UFC president Dana White is happy to have Brown back in the octagon.
“He took some time off and claims he never retired, and I thought he was going to retire, too,” said White recently. “I’ve got a lot of respect for him, and he wants to fight so we’ve got him in there.”
Brown ranks as one of Maine’s MMA pioneers along with the likes of Tim Sylvia, Dale Hartt and Marcus Davis, with whom he trained for a time in Portland during the early 2000s.
Brown debuted in the sport in 2001 in Massachusetts, New England’s mixed martial arts hotbed at the time.
Much has changed about the sport and Brown’s status within it since then.
“In my first two fights they didn’t allow closed fists,” said Brown, who testified before the Maine Legislature in support of legalizing the sport in the Pine Tree State, which became reality in 2009. “All we could use was open fists.
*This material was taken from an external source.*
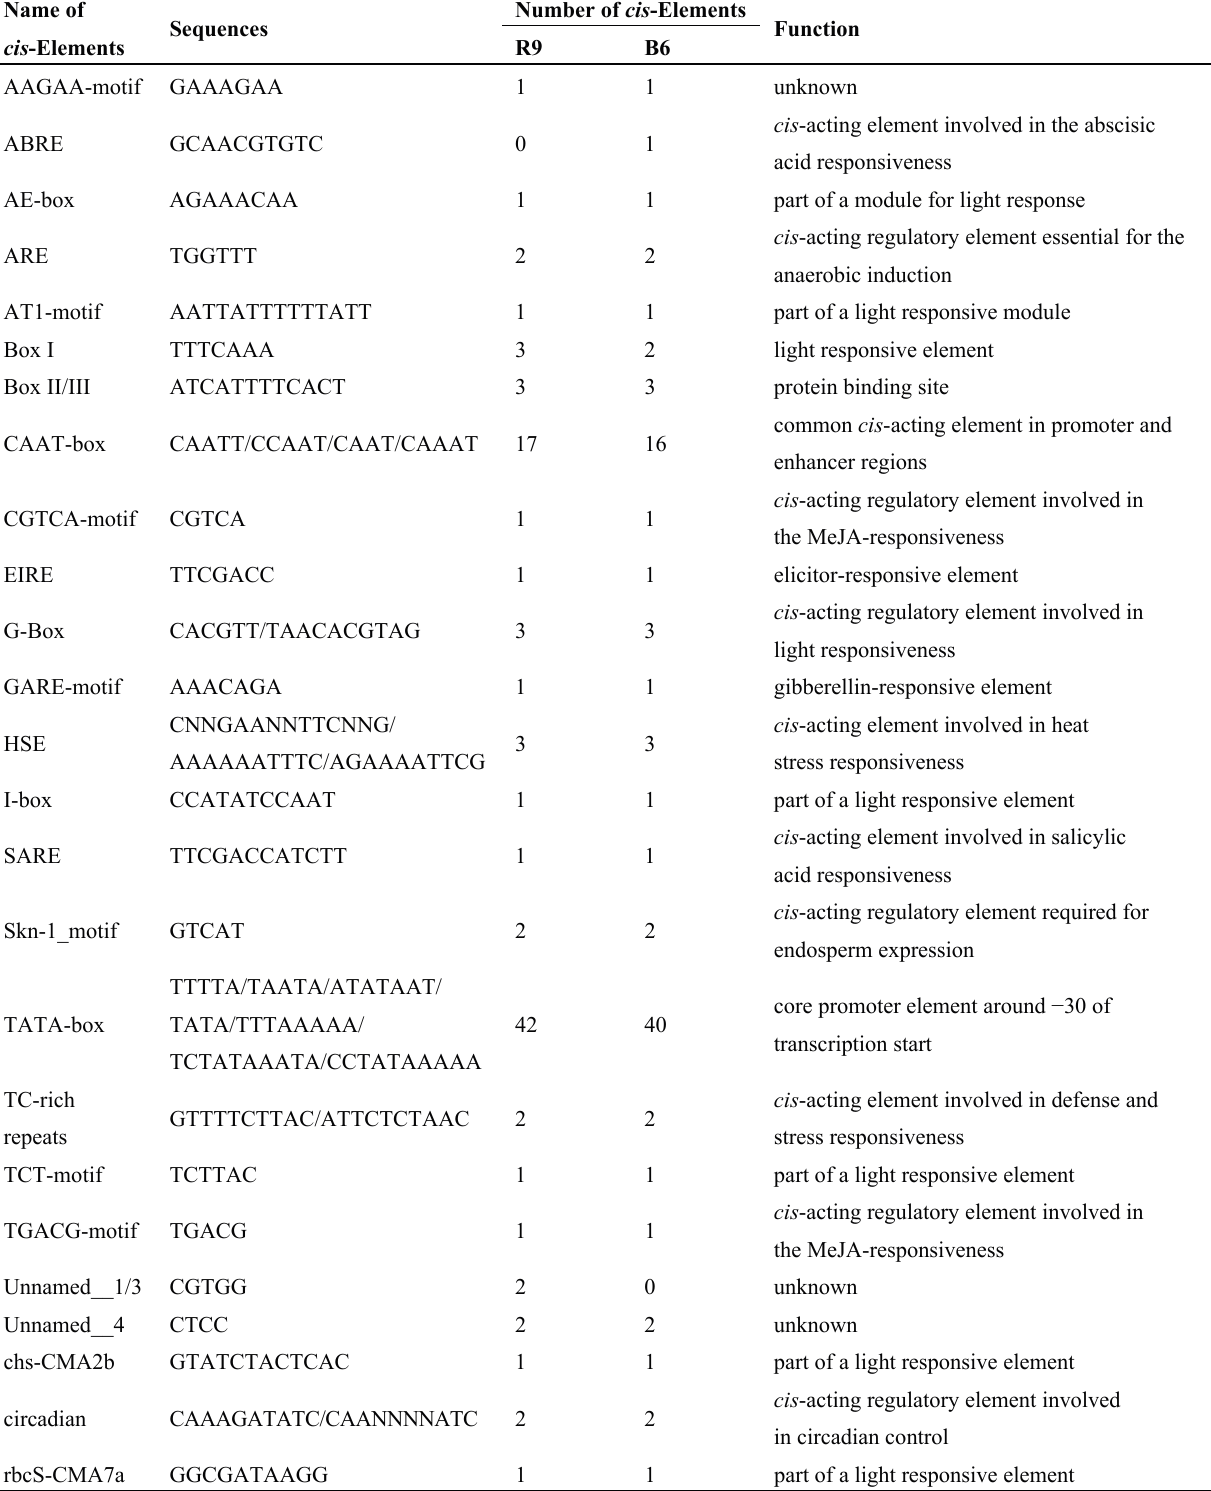
Table 1. cis -Elements in promoters of CaHsp70-1 from B6 and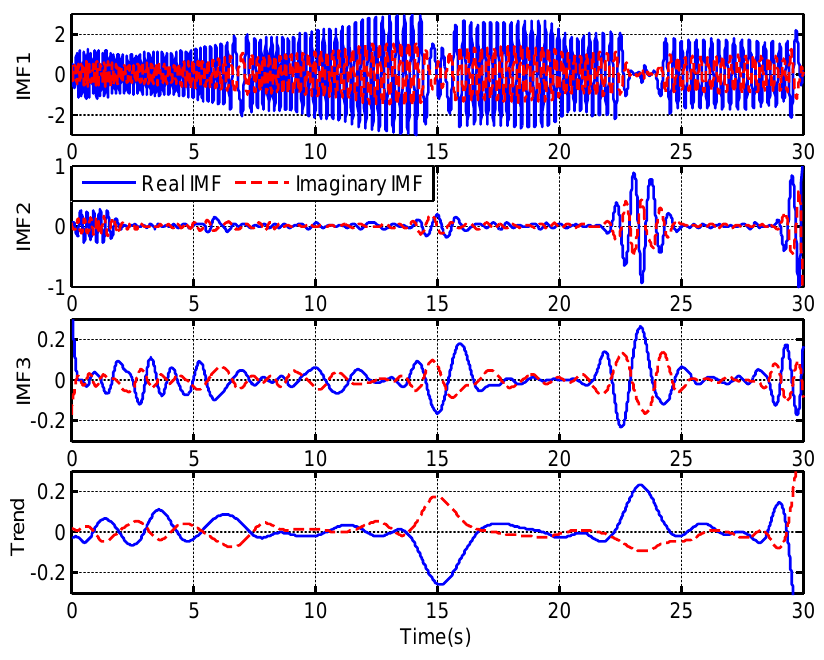
Figure 13. The true IMFs of experimental chatter signal.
It was weird.”
Brown emerged from the regional scene to make his UFC debut in 2004, losing in the first round to Genki Sudo.
That was the first of two straight losses that slowed his rise through the ranks, but after winning nine of his next 10 fights he joined the WEC in mid-2008.
Less than six months later, he was that organization’s featherweight champion after dethroning Urijah Faber via a first-round technical knockout at Hollywood, Fla.
Brown held his title for a year through two successful defenses before being dethroned in November 2009 by Jose Aldo, the current UFC champion in the 145-pound weight division.
Since then he has fought somewhat sporadically while dealing with neck issues that first threatened his combat sports career while he was wrestling at Norwich during the late 1990s.
Still he returned to the UFC after its purchase of the WEC in 2010 and is 2-2 in his current stint with the world’s leading MMA promotion.
Brown, a former assistant wrestling coach at the University of Southern Maine, also has continued that second professional passion as a coach at the American Top Team training camp in Coconut Creek, Fla., that has been his home base since 2005.
“There are so many good things that come from mixed martial arts, from getting in shape to self-defense,” he said. “I really love the sport of it, and I love to help the younger guys with it.”
But Brown’s not quite ready to relinquish the opportunity to fight for himself, though he isn’t sure he will fight all five bouts on his current deal.
He prefers to focus instead on this weekend’s return to action.
“I’m a short-term goal type of guy,” he said. “I don’t like to set longer goals, but they’re in the back of my mind. Five fights is a lot to think about, though.”
His opponent on Saturday’s card, one of the first live events to be televised on the debuting “Fox Sports 1” cable television channel, is 22-10 overall and 4-1 since joining the UFC in 2011.
The 26-year-old Siler, from Anaheim, Calif., also holds a five-inch height advantage over the 5-foot-6-inch Brown.
“He’s a tough guy, an experienced guy. Between the two of us we have almost 70 fights, and he likes to come forward, he doesn’t back up,” Brown said.
“I do the same thing, so it should be an exciting fight,” he added.